━━━ INFORMATION PROVIDED ━━━

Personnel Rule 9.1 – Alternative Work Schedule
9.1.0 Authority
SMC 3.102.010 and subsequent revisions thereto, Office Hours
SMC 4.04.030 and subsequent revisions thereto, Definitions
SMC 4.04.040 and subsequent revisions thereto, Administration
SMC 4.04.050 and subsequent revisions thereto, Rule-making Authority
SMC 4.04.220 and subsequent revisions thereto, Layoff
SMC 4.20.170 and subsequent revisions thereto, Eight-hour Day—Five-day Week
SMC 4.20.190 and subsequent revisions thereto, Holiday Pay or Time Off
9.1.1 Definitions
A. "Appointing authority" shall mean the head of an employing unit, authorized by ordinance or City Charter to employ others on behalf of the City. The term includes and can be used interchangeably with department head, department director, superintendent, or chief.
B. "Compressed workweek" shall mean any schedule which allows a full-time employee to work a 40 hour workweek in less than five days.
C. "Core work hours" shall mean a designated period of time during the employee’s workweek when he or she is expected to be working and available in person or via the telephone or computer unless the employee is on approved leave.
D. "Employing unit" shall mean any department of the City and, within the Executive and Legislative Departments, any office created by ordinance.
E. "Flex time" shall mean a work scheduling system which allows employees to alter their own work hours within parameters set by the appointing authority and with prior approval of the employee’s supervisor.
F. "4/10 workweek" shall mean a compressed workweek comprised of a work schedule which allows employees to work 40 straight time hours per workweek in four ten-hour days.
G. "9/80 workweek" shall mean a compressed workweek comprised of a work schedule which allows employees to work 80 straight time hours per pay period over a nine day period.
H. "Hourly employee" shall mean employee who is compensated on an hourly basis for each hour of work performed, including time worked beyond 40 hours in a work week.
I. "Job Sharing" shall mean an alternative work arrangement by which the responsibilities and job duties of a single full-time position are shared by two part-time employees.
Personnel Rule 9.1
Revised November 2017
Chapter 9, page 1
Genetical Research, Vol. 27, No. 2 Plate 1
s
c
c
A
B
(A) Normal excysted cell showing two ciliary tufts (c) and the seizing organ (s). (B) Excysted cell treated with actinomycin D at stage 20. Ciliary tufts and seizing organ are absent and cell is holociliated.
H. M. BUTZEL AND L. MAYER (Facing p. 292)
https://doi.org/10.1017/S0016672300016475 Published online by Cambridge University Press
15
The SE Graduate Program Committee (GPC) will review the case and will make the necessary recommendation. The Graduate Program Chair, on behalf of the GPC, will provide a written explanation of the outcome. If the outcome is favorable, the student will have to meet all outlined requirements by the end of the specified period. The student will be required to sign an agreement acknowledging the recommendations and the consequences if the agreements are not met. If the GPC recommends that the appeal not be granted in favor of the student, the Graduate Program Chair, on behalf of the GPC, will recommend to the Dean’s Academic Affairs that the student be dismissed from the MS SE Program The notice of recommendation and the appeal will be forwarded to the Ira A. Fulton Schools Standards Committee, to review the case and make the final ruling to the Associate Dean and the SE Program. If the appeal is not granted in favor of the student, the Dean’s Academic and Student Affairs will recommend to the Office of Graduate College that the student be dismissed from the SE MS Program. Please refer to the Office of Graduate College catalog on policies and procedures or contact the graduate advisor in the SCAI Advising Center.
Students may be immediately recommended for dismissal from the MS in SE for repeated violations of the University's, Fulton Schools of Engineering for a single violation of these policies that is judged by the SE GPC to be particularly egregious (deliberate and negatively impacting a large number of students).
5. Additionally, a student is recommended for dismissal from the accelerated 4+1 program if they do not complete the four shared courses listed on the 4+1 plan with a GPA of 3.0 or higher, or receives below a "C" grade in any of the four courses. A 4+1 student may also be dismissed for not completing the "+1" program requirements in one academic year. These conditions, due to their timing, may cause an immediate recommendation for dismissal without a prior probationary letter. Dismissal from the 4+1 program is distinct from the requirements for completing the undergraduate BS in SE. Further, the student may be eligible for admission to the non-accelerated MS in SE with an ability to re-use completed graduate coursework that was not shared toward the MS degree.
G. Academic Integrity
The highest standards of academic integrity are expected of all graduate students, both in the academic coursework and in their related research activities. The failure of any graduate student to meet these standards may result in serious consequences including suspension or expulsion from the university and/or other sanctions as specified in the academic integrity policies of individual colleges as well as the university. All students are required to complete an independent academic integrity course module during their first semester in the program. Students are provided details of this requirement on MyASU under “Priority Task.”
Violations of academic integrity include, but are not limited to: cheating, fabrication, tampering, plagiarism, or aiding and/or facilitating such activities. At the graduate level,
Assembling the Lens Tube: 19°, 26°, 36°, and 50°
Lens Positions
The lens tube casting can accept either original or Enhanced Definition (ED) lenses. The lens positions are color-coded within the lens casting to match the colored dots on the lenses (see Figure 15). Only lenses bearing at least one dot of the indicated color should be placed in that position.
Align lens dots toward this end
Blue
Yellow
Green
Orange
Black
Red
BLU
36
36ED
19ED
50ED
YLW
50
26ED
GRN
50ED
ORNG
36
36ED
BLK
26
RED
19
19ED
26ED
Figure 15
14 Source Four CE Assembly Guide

━━━

:: WHAT NEEDS TO BE DONE ::
Starting with the first line of the records above, give back each line exactly until the line with "superintendent, or chief." has been given as well.

:: ANSWER BOX ::
Personnel Rule 9.1 – Alternative Work Schedule
9.1.0 Authority
SMC 3.102.010 and subsequent revisions thereto, Office Hours
SMC 4.04.030 and subsequent revisions thereto, Definitions
SMC 4.04.040 and subsequent revisions thereto, Administration
SMC 4.04.050 and subsequent revisions thereto, Rule-making Authority
SMC 4.04.220 and subsequent revisions thereto, Layoff
SMC 4.20.170 and subsequent revisions thereto, Eight-hour Day—Five-day Week
SMC 4.20.190 and subsequent revisions thereto, Holiday Pay or Time Off
9.1.1 Definitions
A. "Appointing authority" shall mean the head of an employing unit, authorized by ordinance or City Charter to employ others on behalf of the City. The term includes and can be used interchangeably with department head, department director, superintendent, or chief.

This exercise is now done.